It seems like some people think, if they are aware of chemical sensitivity at all, that it takes a special kind of crazy to be this way. Because of the skepticism I’ve encountered and because I do not want to be defined by illness, I don’t like to talk about this.  In spite of that, I often find myself doing it anyway, feeling all the while like I’m treading on thin ice.  If I talk too long, eventually something will slip out that sounds like slap on the wrist:

“Yeah,  fabric softener really does me in.  I think it’s worse than some perfumes.”

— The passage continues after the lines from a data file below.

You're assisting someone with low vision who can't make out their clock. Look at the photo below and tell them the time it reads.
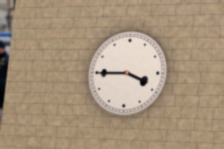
3:45
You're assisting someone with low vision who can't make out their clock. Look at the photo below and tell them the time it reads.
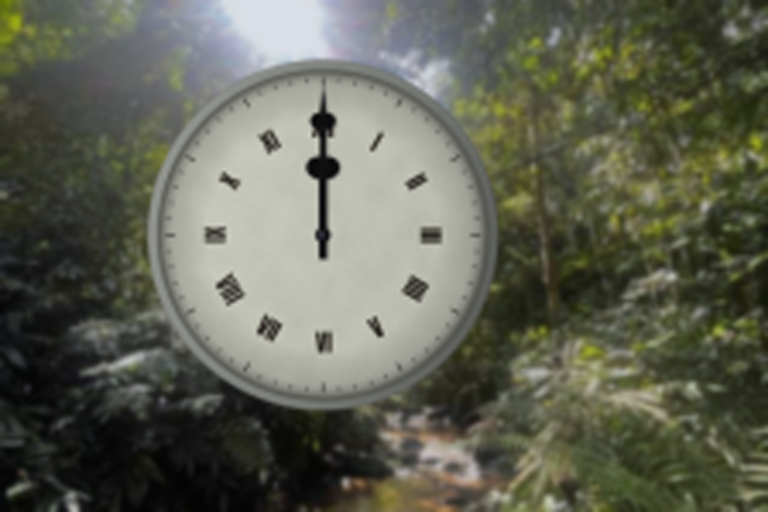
12:00
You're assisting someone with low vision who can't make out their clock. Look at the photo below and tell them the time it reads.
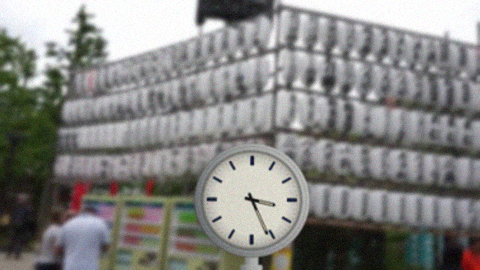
3:26
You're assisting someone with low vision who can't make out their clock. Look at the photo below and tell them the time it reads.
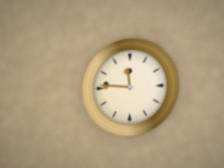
11:46
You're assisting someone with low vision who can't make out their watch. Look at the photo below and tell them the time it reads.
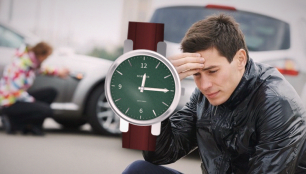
12:15
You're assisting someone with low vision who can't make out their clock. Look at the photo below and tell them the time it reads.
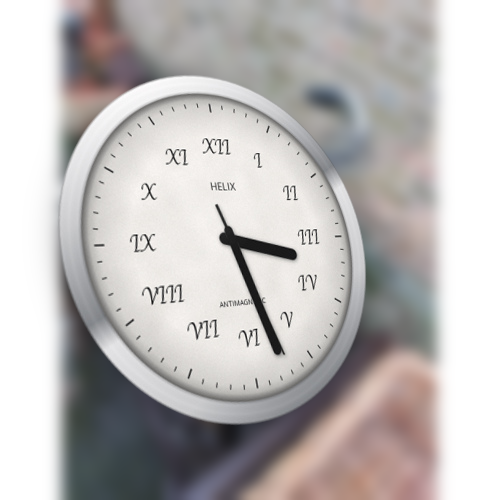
3:27:27
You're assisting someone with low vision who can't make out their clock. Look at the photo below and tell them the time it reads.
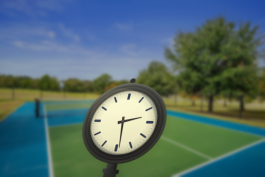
2:29
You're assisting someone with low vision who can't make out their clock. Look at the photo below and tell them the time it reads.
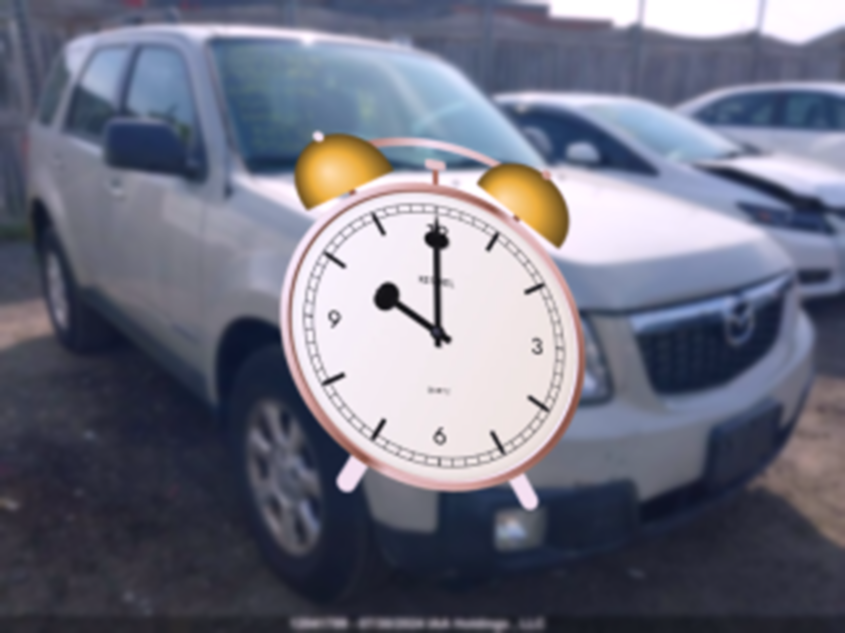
10:00
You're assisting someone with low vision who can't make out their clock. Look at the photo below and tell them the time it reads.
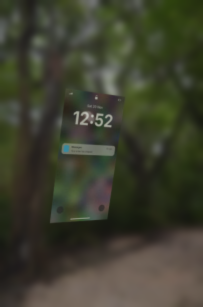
12:52
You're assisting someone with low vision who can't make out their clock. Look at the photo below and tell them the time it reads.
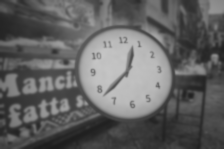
12:38
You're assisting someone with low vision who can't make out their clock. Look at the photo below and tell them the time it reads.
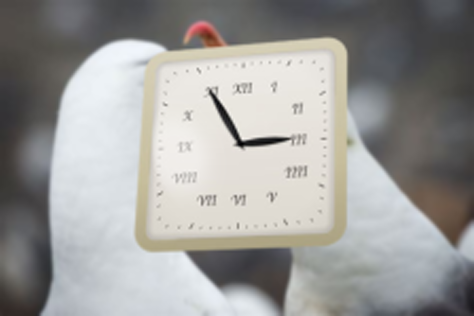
2:55
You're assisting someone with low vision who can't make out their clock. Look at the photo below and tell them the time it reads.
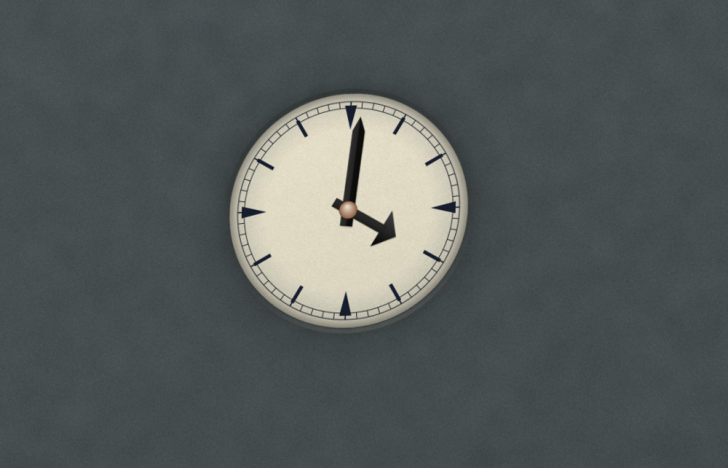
4:01
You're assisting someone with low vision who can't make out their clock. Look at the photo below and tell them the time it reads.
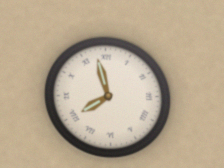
7:58
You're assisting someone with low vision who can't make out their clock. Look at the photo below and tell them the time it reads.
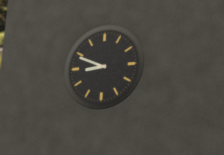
8:49
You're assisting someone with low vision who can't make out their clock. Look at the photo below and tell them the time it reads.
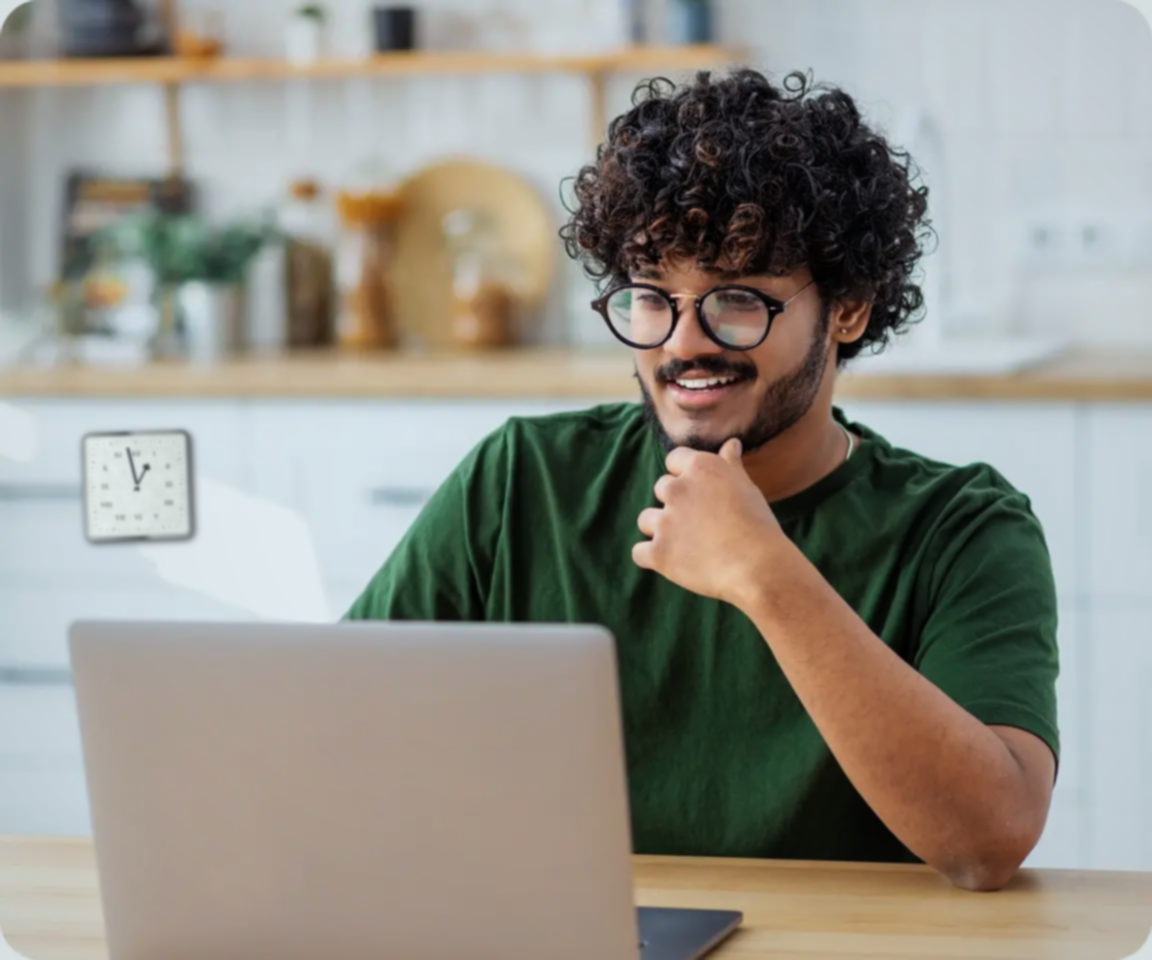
12:58
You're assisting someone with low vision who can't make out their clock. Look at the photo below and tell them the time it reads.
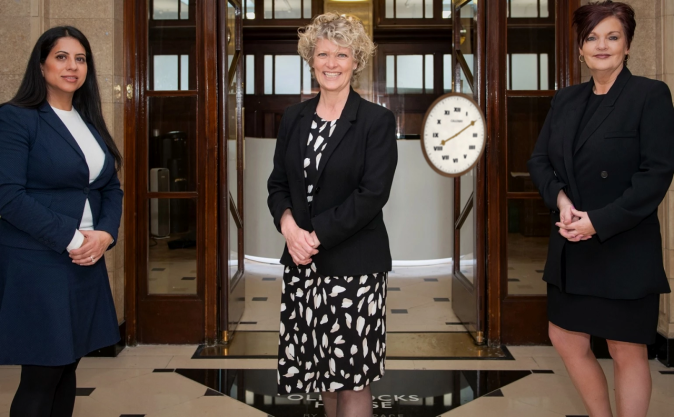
8:10
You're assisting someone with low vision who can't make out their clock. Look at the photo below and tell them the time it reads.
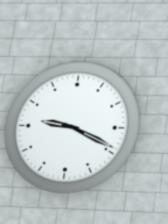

My unfortunate victim looks away, searching for a graceful escape.  “Oh really?” she says, “I didn’t know that!” all the while thinking, What a loon!  I use fabric softener every day and I’m fine.

My face reddens as I quickly change the subject, mentally slapping my own wrist for creating an uncomfortable moment.

I have not had to stop meeting at my place of worship, the Kingdom Hall.  This is because I am allowed to sit in a back room with my air purifier and my family.  Behind a wall of windows, I am able to see and hear the meeting.  It is a blessing.  But I always wish I could be on the other side of the glass.

Sometimes I wear a mask to keep me well in toxic situations.  It gives a measure of freedom.  Without that little piece of carbon and fabric, driving our new-smelling car, exhaust fumes pouring in through the vents, would be out of the question. Using a fragranced public restroom would be a nightmare.  Even visiting some of my friends is sometimes made possible by the mask, but that is something I rarely do.  I’ll tell you why.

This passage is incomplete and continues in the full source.